Es war eine völlig andere Welt als das stinkende, versmogte und schnelle Großstadtleben in der Millionen-Metropole Denver, Colorado, wo er im Haus seiner Eltern aufgewachsen war.

Doch dort hielt man sich die Hälfte seines Lebens im Büro auf, die andere Hälfte stand man gefühlt im Stau. Seine Lunge würde es ihm ebenfalls danken, mal ein paar Wochen mit sauberer Atemluft durchgepustet zu werden, wobei der abends gut gefüllte Saloon nicht weniger als die Innenstadt Denvers stank, musste Jonathan zugeben.

Gut, einige Highlights bot natürlich auch seine Heimatstadt, die am östlichen Fuß der Rocky Mountains lag und ursprünglich eine Goldgräberstadt ähnlich wie Burns Creek war, wobei sich die Größe Denvers daraufhin vervielfachte – ganz im Gegensatz zu Burns Creek, dachte er ohne Spott. Das Colorado State Capitol war nur eines von vielen eindrucksvollen Gebäuden, aber die größte Errungenschaft seines Heimatstaates war Jonathans Meinung nach ganz klar die Legalisierung von Marihuana im Jahre 2014.

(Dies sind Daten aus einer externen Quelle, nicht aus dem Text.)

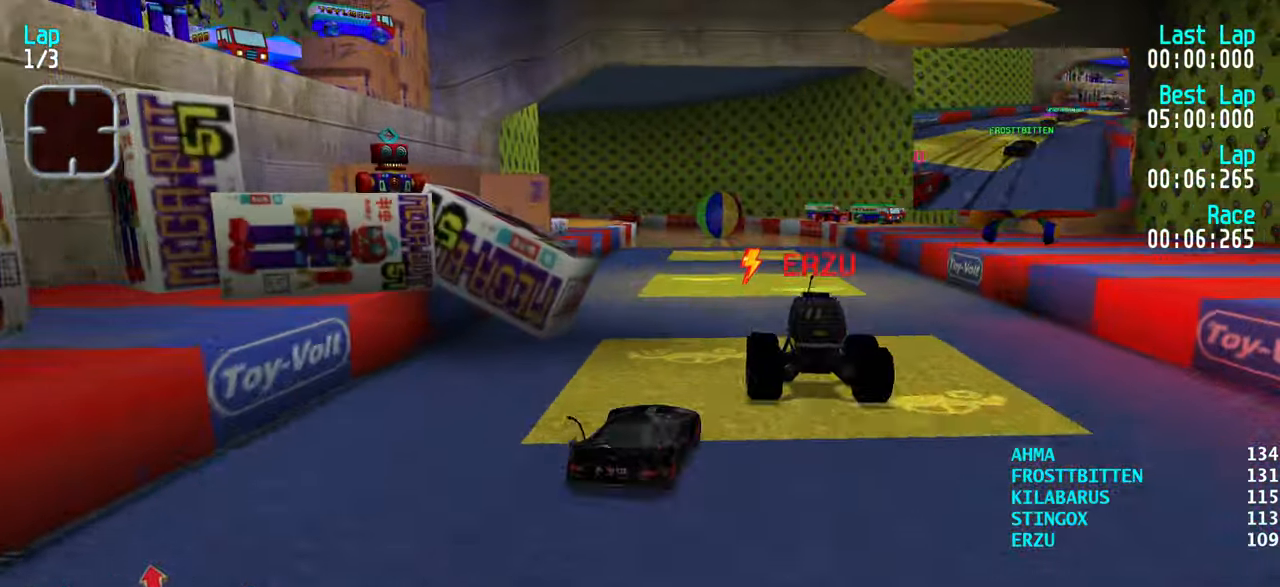
{"keys": ["left", "up"], "events": [[34, "right", "up"], [184, "left", "down"], [234, "left", "up"], [367, "left", "down"], [417, "left", "up"], [500, "left", "down"]]}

Er kam überraschend gut durch den Verkehr. Kaum andere Wagen befuhren zur Zeit die Interstate 90 in seiner Richtung. Wenn nichts Außerplanmäßiges passieren würde, käme er eine halbe Stunde früher als geplant an. Fröhlich pfiff er zu einem Popsong, dessen Titel und Interpreten er nicht kannte. Kein Wunder bei dem ganzen Casting-Müll, der seit Jahren die Musiklandschaft flutet, dachte er und warf einen Seitenblick auf seine Westerngitarre, die neben seinen Taschen auf dem Rücksitz lag. Er liebte es, am Lagerfeuer mit Freunden ein paar gute alte Songs von Johnny Cash oder Loretta Lynn auf seiner Klampfe zu zupfen.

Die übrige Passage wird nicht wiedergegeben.